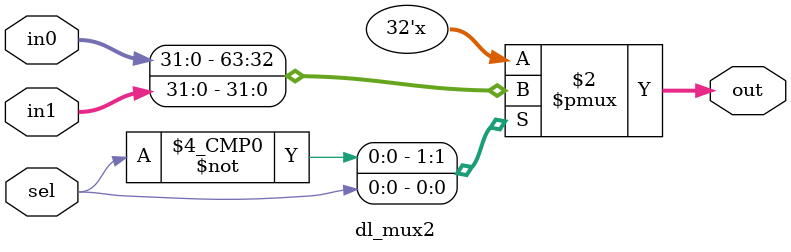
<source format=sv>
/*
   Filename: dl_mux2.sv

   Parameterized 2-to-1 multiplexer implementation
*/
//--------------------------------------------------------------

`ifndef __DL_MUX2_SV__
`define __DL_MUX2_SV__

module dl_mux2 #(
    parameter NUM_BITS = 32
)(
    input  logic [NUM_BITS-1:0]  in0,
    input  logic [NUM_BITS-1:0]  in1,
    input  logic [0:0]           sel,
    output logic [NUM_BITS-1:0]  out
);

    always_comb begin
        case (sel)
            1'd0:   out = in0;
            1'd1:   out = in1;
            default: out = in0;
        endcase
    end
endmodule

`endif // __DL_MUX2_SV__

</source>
---
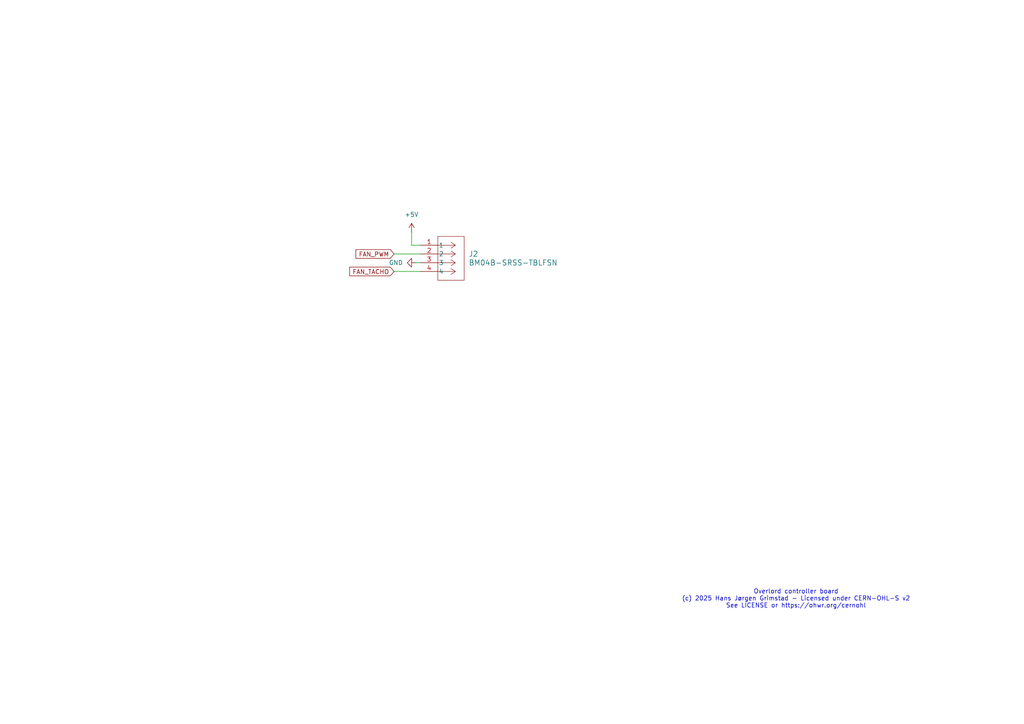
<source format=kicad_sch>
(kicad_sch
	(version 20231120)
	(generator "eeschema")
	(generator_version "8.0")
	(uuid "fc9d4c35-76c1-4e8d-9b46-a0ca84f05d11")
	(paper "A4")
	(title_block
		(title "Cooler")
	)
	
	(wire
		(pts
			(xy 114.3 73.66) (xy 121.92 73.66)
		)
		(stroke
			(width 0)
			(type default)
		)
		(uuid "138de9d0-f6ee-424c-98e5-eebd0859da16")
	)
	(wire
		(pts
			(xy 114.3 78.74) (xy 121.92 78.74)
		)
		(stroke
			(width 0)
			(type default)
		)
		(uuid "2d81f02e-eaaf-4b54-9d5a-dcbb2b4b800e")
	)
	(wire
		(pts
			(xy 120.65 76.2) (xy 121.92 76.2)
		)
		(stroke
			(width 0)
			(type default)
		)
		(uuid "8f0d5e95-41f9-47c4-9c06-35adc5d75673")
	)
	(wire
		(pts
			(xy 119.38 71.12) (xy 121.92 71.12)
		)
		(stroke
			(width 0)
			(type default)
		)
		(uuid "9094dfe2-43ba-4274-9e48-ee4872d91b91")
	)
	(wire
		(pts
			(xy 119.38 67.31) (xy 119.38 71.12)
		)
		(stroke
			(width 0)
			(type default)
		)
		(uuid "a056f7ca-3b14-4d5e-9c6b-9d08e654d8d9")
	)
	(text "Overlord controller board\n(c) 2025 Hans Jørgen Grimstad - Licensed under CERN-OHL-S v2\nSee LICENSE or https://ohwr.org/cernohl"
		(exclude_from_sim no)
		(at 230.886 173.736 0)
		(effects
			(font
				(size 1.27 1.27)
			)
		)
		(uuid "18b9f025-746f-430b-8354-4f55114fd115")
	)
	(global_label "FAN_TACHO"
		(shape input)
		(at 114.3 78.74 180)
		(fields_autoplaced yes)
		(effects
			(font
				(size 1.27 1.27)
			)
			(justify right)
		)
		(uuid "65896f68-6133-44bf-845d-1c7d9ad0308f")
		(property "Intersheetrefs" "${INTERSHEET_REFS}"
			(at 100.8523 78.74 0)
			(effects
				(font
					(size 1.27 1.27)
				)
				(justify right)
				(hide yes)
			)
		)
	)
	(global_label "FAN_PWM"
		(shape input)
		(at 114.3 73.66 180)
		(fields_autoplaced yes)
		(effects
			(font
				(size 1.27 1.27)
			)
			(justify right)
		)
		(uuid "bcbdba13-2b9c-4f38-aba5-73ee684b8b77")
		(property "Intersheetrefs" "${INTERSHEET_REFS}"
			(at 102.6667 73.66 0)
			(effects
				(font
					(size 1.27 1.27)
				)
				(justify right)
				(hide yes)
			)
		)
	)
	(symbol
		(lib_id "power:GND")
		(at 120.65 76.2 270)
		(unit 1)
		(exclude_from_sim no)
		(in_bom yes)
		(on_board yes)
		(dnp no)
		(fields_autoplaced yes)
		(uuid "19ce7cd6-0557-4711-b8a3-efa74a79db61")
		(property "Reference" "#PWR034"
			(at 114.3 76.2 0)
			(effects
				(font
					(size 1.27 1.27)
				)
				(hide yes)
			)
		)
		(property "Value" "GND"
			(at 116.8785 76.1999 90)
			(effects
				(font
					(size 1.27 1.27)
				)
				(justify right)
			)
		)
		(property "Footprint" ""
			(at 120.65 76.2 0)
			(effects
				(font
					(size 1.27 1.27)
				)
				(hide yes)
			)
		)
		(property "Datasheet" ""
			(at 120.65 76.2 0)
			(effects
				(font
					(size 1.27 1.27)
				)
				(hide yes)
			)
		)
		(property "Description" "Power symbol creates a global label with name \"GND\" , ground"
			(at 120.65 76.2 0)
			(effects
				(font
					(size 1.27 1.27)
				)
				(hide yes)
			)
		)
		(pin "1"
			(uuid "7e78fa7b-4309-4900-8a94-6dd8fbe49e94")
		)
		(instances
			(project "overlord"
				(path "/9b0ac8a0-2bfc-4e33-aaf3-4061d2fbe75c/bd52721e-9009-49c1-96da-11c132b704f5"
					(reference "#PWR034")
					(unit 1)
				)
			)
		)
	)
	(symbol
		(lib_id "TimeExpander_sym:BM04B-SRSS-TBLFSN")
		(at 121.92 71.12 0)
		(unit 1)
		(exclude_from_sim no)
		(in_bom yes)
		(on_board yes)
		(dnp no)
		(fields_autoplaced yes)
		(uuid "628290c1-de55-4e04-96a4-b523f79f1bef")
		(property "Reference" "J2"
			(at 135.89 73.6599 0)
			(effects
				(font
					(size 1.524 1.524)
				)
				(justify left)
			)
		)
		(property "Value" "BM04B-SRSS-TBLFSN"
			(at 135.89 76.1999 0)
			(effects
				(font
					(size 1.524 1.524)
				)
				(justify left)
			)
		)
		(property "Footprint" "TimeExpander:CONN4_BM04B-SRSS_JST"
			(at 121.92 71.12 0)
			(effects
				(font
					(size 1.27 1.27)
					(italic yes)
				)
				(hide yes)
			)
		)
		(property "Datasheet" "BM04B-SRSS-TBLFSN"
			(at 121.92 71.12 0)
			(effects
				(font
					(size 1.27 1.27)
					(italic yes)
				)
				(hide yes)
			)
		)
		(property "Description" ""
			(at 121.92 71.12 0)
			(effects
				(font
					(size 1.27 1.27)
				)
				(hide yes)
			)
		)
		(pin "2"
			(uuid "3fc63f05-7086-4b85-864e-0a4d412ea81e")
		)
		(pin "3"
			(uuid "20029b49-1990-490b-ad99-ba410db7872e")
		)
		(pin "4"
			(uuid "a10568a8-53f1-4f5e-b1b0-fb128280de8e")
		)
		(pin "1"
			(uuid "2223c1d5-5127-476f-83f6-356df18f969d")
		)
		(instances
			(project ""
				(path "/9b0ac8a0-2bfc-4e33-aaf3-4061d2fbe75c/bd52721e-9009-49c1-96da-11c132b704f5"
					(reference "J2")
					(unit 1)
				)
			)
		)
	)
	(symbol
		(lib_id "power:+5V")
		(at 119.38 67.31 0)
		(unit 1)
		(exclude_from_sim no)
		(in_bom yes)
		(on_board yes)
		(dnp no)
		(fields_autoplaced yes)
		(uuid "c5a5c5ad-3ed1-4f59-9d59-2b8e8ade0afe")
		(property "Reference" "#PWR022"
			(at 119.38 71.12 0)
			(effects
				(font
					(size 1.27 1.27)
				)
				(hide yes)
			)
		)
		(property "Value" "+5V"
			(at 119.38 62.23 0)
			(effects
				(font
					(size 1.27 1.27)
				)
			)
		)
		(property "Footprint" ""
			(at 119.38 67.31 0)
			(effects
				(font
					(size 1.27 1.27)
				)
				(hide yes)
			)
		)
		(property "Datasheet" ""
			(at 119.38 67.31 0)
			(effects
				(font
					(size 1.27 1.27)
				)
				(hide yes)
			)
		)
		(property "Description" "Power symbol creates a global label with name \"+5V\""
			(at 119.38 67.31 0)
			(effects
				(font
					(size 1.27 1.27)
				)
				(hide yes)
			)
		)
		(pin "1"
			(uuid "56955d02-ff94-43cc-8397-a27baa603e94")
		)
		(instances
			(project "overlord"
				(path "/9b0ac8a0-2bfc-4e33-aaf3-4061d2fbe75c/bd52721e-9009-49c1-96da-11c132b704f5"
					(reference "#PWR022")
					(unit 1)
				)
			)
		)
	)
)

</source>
---
Once you find the line with "<source format=sv>" above, print it and every line after it up to and including the line with "always_comb begin", exactly as written and nothing else.

<source format=sv>
/*
   Filename: dl_mux2.sv

   Parameterized 2-to-1 multiplexer implementation
*/
//--------------------------------------------------------------

`ifndef __DL_MUX2_SV__
`define __DL_MUX2_SV__

module dl_mux2 #(
    parameter NUM_BITS = 32
)(
    input  logic [NUM_BITS-1:0]  in0,
    input  logic [NUM_BITS-1:0]  in1,
    input  logic [0:0]           sel,
    output logic [NUM_BITS-1:0]  out
);

    always_comb begin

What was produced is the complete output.